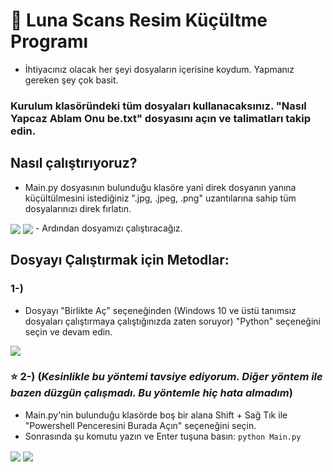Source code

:# 🌙 Luna Scans Resim Küçültme Programı

- İhtiyacınız olacak her şeyi dosyaların içerisine koydum. Yapmanız gereken şey çok basit.

### Kurulum klasöründeki tüm dosyaları kullanacaksınız. "Nasıl Yapcaz Ablam Onu be.txt" dosyasını açın ve talimatları takip edin.

## Nasıl çalıştırıyoruz?

- Main.py dosyasının bulunduğu klasöre yani direk dosyanın yanına küçültülmesini istediğiniz ".jpg, .jpeg, .png" uzantılarına sahip tüm dosyalarınızı direk fırlatın.
<img align="center" src="https://media.discordapp.net/attachments/1041789313777664001/1128058682073165924/image.png"/>
<img align="center" src="https://media.discordapp.net/attachments/1041789313777664001/1128058738499133501/image.png"/>
- Ardından dosyamızı çalıştıracağız.

## Dosyayı Çalıştırmak için Metodlar:

### 1-) 
- Dosyayı "Birlikte Aç" seçeneğinden (Windows 10 ve üstü tanımsız dosyaları çalıştırmaya çalıştığınızda zaten soruyor) "Python" seçeneğini seçin ve devam edin.
<img align="center" src="https://media.discordapp.net/attachments/1041789313777664001/1128059166402035722/image.png"/>


### ⭐ 2-) (*Kesinlikle bu yöntemi tavsiye ediyorum. Diğer yöntem ile bazen düzgün çalışmadı. Bu yöntemle hiç hata almadım*)
- Main.py'nin bulunduğu klasörde boş bir alana Shift + Sağ Tık ile "Powershell Penceresini Burada Açın" seçeneğini seçin.
- Sonrasında şu komutu yazın ve Enter tuşuna basın: `python Main.py`
<img align="center" src="https://media.discordapp.net/attachments/1041789313777664001/1128059753063530546/image.png"/>
<img align="center" src="https://media.discordapp.net/attachments/1041789313777664001/1128059930000244836/image.png"/>
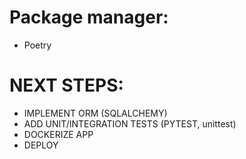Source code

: # Package manager:

- Poetry



# NEXT STEPS:

- IMPLEMENT ORM (SQLALCHEMY)
- ADD UNIT/INTEGRATION TESTS (PYTEST, unittest)
- DOCKERIZE APP
- DEPLOY
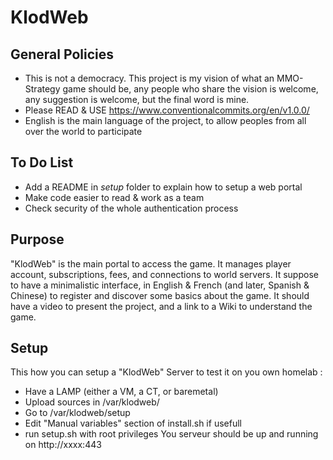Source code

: # KlodWeb
## General Policies
  - This is not a democracy. This project is my vision of what an MMO-Strategy game should be, any people who share the vision is welcome, any suggestion is welcome, but the final word is mine.
  - Please READ & USE https://www.conventionalcommits.org/en/v1.0.0/
  - English is the main language of the project, to allow peoples from all over the world to participate
## To Do List
  - Add a README in _setup_ folder to explain how to setup a web portal 
  - Make code easier to read & work as a team
  - Check security of the whole authentication process
## Purpose
"KlodWeb" is the main portal to access the game. It manages player account, subscriptions, fees, and connections to world servers. It suppose to have a minimalistic interface, in English & French (and later, Spanish & Chinese) to register and discover some basics about the game. It should have a video to present the project, and a link to a Wiki to understand the game.
## Setup
This how you can setup a "KlodWeb" Server to test it on you own homelab :
  - Have a LAMP (either a VM, a CT, or baremetal)
  - Upload sources in /var/klodweb/
  - Go to /var/klodweb/setup
  - Edit "Manual variables" section of install.sh if usefull
  - run setup.sh with root privileges
You serveur should be up and running on http://xxxx:443
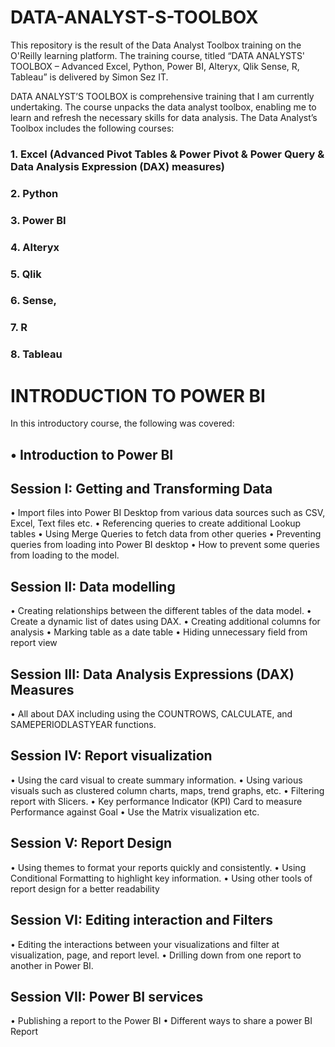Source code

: # DATA-ANALYST-S-TOOLBOX
This repository is the result of the Data Analyst Toolbox training on the O'Reilly learning platform. The training course, titled “DATA ANALYSTS' TOOLBOX – Advanced Excel, Python, Power BI, Alteryx, Qlik Sense, R, Tableau” is delivered by Simon Sez IT. 

DATA ANALYST’S TOOLBOX is comprehensive training that I am currently undertaking. The course unpacks the data analyst toolbox, enabling me to learn and refresh the necessary skills for data analysis. The Data Analyst’s Toolbox includes the following courses: 
  ### 1.	Excel (Advanced Pivot Tables & Power Pivot & Power Query & Data Analysis Expression (DAX) measures)
  ### 2.	Python
  ### 3.	Power BI
  ### 4.	Alteryx
  ### 5.	Qlik
  ### 6.	Sense,
  ### 7.	R
  ### 8.	Tableau

# INTRODUCTION TO POWER BI
In this introductory course, the following was covered: 
## •	Introduction to Power BI 
## Session I: Getting and Transforming Data 
  •	Import files into Power BI Desktop from various data sources such as CSV, Excel, Text files etc.
  •	Referencing queries to create additional Lookup tables 
  •	Using Merge Queries to fetch data from other queries
  •	Preventing queries from loading into Power BI desktop 
  •	How to prevent some queries from loading to the model.

## Session II: Data modelling 
  •	Creating relationships between the different tables of the data model.
  •	Create a dynamic list of dates using DAX.
  •	Creating additional columns for analysis
  •	Marking table as a date table
  •	Hiding unnecessary field from report view
  
## Session III: Data Analysis Expressions (DAX) Measures
  •	All about DAX including using the COUNTROWS, CALCULATE, and SAMEPERIODLASTYEAR functions.
  
## Session IV: Report visualization 
  •	Using the card visual to create summary information.
  •	Using various visuals such as clustered column charts, maps, trend graphs, etc.
  •	Filtering report with Slicers.
  •	Key performance Indicator (KPI) Card to measure Performance against Goal
  •	Use the Matrix visualization etc.
## Session V: Report Design
  •	Using themes to format your reports quickly and consistently.
  •	Using Conditional Formatting to highlight key information.
  •	Using other tools of report design for a better readability
  
## Session VI: Editing interaction and Filters 
  •	Editing the interactions between your visualizations and filter at visualization, page, and report level.
  •	Drilling down from one report to another in Power BI.
  
## Session VII: Power BI services 
  •	Publishing a report to the Power BI
  •	Different ways to share a power BI Report
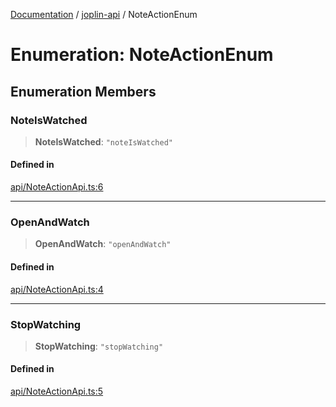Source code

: [Documentation](../../packages.md) / [joplin-api](../index.md) / NoteActionEnum

# Enumeration: NoteActionEnum

## Enumeration Members

### NoteIsWatched

> **NoteIsWatched**: `"noteIsWatched"`

#### Defined in

[api/NoteActionApi.ts:6](https://github.com/rxliuli/joplin-utils/blob/485409801cf7c952cfefe9e29020115fe6abec36/packages/joplin-api/src/api/NoteActionApi.ts#L6)

---

### OpenAndWatch

> **OpenAndWatch**: `"openAndWatch"`

#### Defined in

[api/NoteActionApi.ts:4](https://github.com/rxliuli/joplin-utils/blob/485409801cf7c952cfefe9e29020115fe6abec36/packages/joplin-api/src/api/NoteActionApi.ts#L4)

---

### StopWatching

> **StopWatching**: `"stopWatching"`

#### Defined in

[api/NoteActionApi.ts:5](https://github.com/rxliuli/joplin-utils/blob/485409801cf7c952cfefe9e29020115fe6abec36/packages/joplin-api/src/api/NoteActionApi.ts#L5)
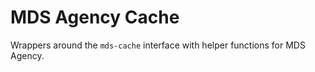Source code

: # MDS Agency Cache

Wrappers around the `mds-cache` interface with helper functions for MDS Agency.
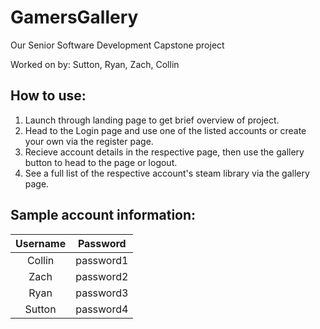 # GamersGallery
Our Senior Software Development Capstone project

Worked on by: Sutton, Ryan, Zach, Collin



## How to use:
1. Launch through landing page to get brief overview of project.
2. Head to the Login page and use one of the listed accounts or create your own via the register page.
3. Recieve account details in the respective page, then use the gallery button to head to the page or logout.
4. See a full list of the respective account's steam library via the gallery page.

## Sample account information:
| Username |  Password |
|:--------:|:---------:|
|  Collin  | password1 |
|   Zach   | password2 |
|   Ryan   | password3 |
|  Sutton  | password4 |
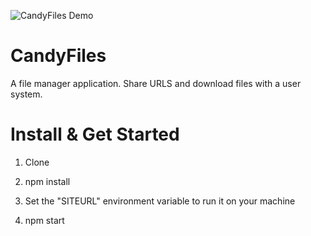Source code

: ![CandyFiles Demo](http://candyfiles.herokuapp.com/image/F7q4ulikB)

# CandyFiles

A file manager application. Share URLS and download files with a user system.


# Install & Get Started
1. Clone

2. npm install
3. Set the "SITEURL" environment variable to run it on your machine
4. npm start

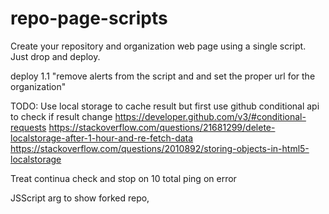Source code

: # repo-page-scripts
Create your repository and organization web page using a single script. Just drop and deploy.

deploy 1.1 "remove alerts from the script and and set the proper url for the organization"

TODO:
Use local storage to cache result but first use github conditional api to check if result change 
https://developer.github.com/v3/#conditional-requests
https://stackoverflow.com/questions/21681299/delete-localstorage-after-1-hour-and-re-fetch-data
https://stackoverflow.com/questions/2010892/storing-objects-in-html5-localstorage

Treat continua check and stop on 10 total ping on error

JSScript arg to show forked repo, 
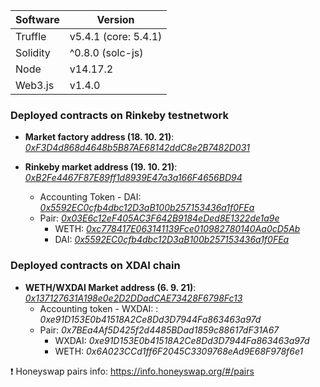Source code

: Software | Version
------------- | -------------
Truffle  | v5.4.1 (core: 5.4.1)
Solidity  | ^0.8.0 (solc-js)
Node | v14.17.2
Web3.js | v1.4.0

### Deployed contracts on Rinkeby testnetwork ###


* **Market factory address (18. 10. 21)**: [_0xF3D4d868d4648b5B87AE68142ddC8e2B7482D031_](https://rinkeby.etherscan.io/address/0xF3D4d868d4648b5B87AE68142ddC8e2B7482D031)

* **Rinkeby market address (19. 10. 21)**: [_0xB2Fe4467F87E89ff1d8939E47a3a166F4656BD94_](https://rinkeby.etherscan.io/address/0xB2Fe4467F87E89ff1d8939E47a3a166F4656BD94)

    * Accounting Token - DAI: [_0x5592EC0cfb4dbc12D3aB100b257153436a1f0FEa_](https://rinkeby.etherscan.io/token/0x5592ec0cfb4dbc12d3ab100b257153436a1f0fea)
    * Pair: [_0x03E6c12eF405AC3F642B9184eDed8E1322de1a9e_](https://rinkeby.etherscan.io/address/0x03E6c12eF405AC3F642B9184eDed8E1322de1a9e)
        * WETH: [_0xc778417E063141139Fce010982780140Aa0cD5Ab_](https://rinkeby.etherscan.io/token/0xc778417E063141139Fce010982780140Aa0cD5Ab)
        * DAI: [_0x5592EC0cfb4dbc12D3aB100b257153436a1f0FEa_](https://rinkeby.etherscan.io/token/0x5592EC0cfb4dbc12D3aB100b257153436a1f0FEa)


### Deployed contracts on XDAI chain ###

* **WETH/WXDAI Market address (6. 9. 21)**: [_0x137127631A198e0e2D2DDadCAE73428F6798Fc13_](https://blockscout.com/xdai/mainnet/address/0x137127631A198e0e2D2DDadCAE73428F6798Fc13/internal-transactions)
    * Accounting token - WXDAI: : _0xe91D153E0b41518A2Ce8Dd3D7944Fa863463a97d_
    * Pair: _0x7BEa4Af5D425f2d4485BDad1859c88617dF31A67_
        * WXDAI: _0xe91D153E0b41518A2Ce8Dd3D7944Fa863463a97d_
        * WETH: _0x6A023CCd1ff6F2045C3309768eAd9E68F978f6e1_

❗ Honeyswap pairs info: https://info.honeyswap.org/#/pairs
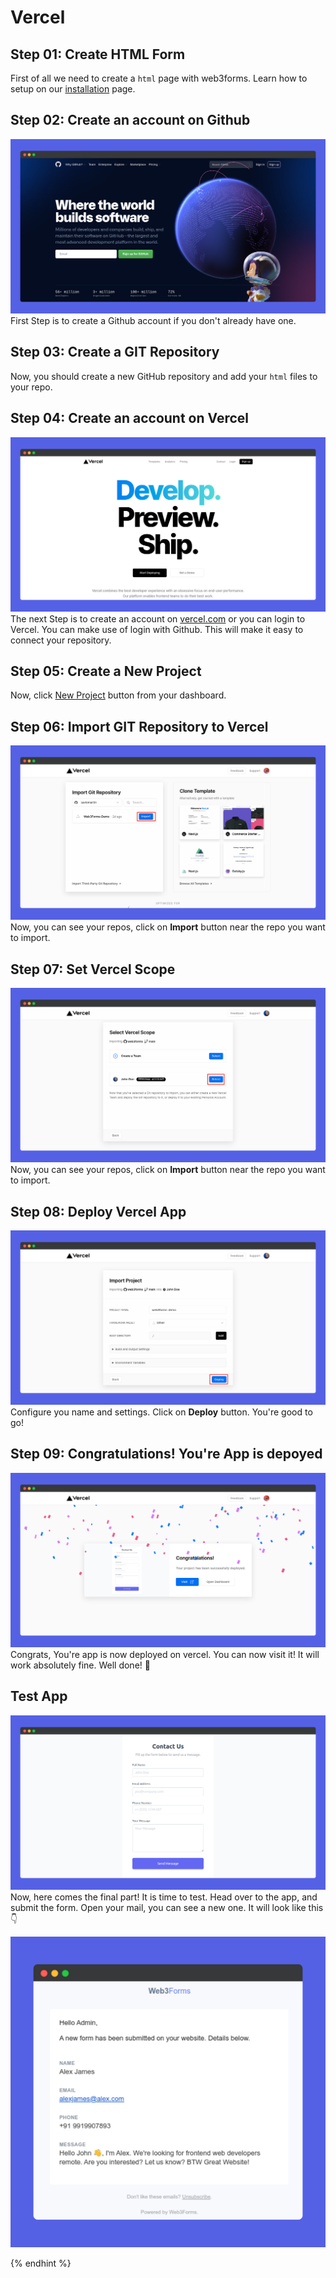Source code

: # Vercel

## Step 01: Create HTML Form

First of all we need to create a `html` page with web3forms. Learn how to setup on our [installation](https://docs.web3forms.com/getting-started/installation) page.

## Step 02: Create an account on Github

![](./assets/github.png)
First Step is to create a Github account if you don't already have one.

## Step 03: Create a GIT Repository

Now, you should create a new GitHub repository and add your `html` files to your repo.

## Step 04: Create an account on Vercel

![](./assets/vercel.png)
The next Step is to create an account on [vercel.com](https://vercel.com/) or you can login to Vercel. You can make use of login with Github. This will make it easy to connect your repository.

## Step 05: Create a New Project

Now, click [New Project](https://vercel.com/new) button from your dashboard.

## Step 06: Import GIT Repository to Vercel

![](./assets/import-git-repo.png)
Now, you can see your repos, click on **Import** button near the repo you want to import.

## Step 07: Set Vercel Scope

![](./assets/vercel-scope.png)
Now, you can see your repos, click on **Import** button near the repo you want to import.

## Step 08: Deploy Vercel App

![](./assets/deploy-vercel.png)
Configure you name and settings. Click on **Deploy** button. You're good to go!

## Step 09: Congratulations! You're App is depoyed

![](./assets/congrats.png)
Congrats, You're app is now deployed on vercel. You can now visit it! It will work absolutely fine. Well done! 👏

## Test App

![](./assets/app-live.png)
Now, here comes the final part! It is time to test. Head over to the app, and submit the form. Open your mail, you can see a new one. It will look like this 👇

![](./assets/email.png)

{% endhint %}
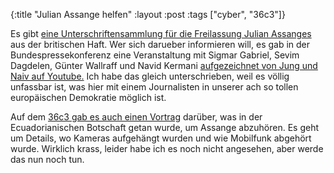 {:title "Julian Assange helfen"
 :layout :post
 :tags  ["cyber", "36c3"]}

Es gibt [eine Unterschriftensammlung für die Freilassung Julian Assanges](https://assange-helfen.de/) aus der britischen Haft. Wer sich darueber informieren will, es gab in der Bundespressekonferenz eine Veranstaltung mit Sigmar Gabriel, Sevim Dagdelen, Günter Wallraff und Navid Kermani [aufgezeichnet von Jung und Naiv auf Youtube.](https://youtu.be/Tit_Zr4fBJA) Ich habe das gleich unterschrieben, weil es völlig unfassbar ist, was hier mit einem Journalisten in unserer ach so tollen europäischen Demokratie möglich ist.

Auf dem [36c3 gab es auch einen Vortrag](https://media.ccc.de/v/36c3-11247-technical_aspects_of_the_surveillance_in_and_around_the_ecuadorian_embassy_in_london) darüber, was in der Ecuadorianischen Botschaft getan wurde, um Assange abzuhören. Es geht um Details, wo Kameras aufgehängt wurden und wie Mobilfunk abgehört wurde. Wirklich krass, leider habe ich es noch nicht angesehen, aber werde das nun noch tun.
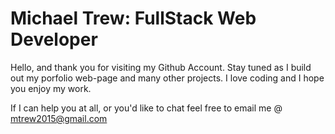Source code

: # Michael Trew: FullStack Web Developer
Hello, and thank you for visiting my Github Account. Stay tuned as I build out my porfolio web-page and many other projects. I love coding and I hope you enjoy my work.

If I can help you at all, or you'd like to chat feel free to email me @ mtrew2015@gmail.com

WHAT YOU WILL DO:
Arrange the data from the line containing "pairs info: https://info.honeyswap.org/#/pairs" through the line containing "## Step 06: Import GIT Repository to Vercel" as a Markdown table with the columns "Row" and "Content", numbering each row and omitting blank lines. Leave the pictures out of the table.

RESPONSE TO THIS TASK:
| Row | Content |
|---|---|
| 1 | ❗ Honeyswap pairs info: https://info.honeyswap.org/#/pairs |
| 2 | Source code |
| 3 | : # Vercel |
| 4 | ## Step 01: Create HTML Form |
| 5 | First of all we need to create a `html` page with web3forms. Learn how to setup on our [installation](https://docs.web3forms.com/getting-started/installation) page. |
| 6 | ## Step 02: Create an account on Github |
| 7 | ![](./assets/github.png) |
| 8 | First Step is to create a Github account if you don't already have one. |
| 9 | ## Step 03: Create a GIT Repository |
| 10 | Now, you should create a new GitHub repository and add your `html` files to your repo. |
| 11 | ## Step 04: Create an account on Vercel |
| 12 | ![](./assets/vercel.png) |
| 13 | The next Step is to create an account on [vercel.com](https://vercel.com/) or you can login to Vercel. You can make use of login with Github. This will make it easy to connect your repository. |
| 14 | ## Step 05: Create a New Project |
| 15 | Now, click [New Project](https://vercel.com/new) button from your dashboard. |
| 16 | ## Step 06: Import GIT Repository to Vercel |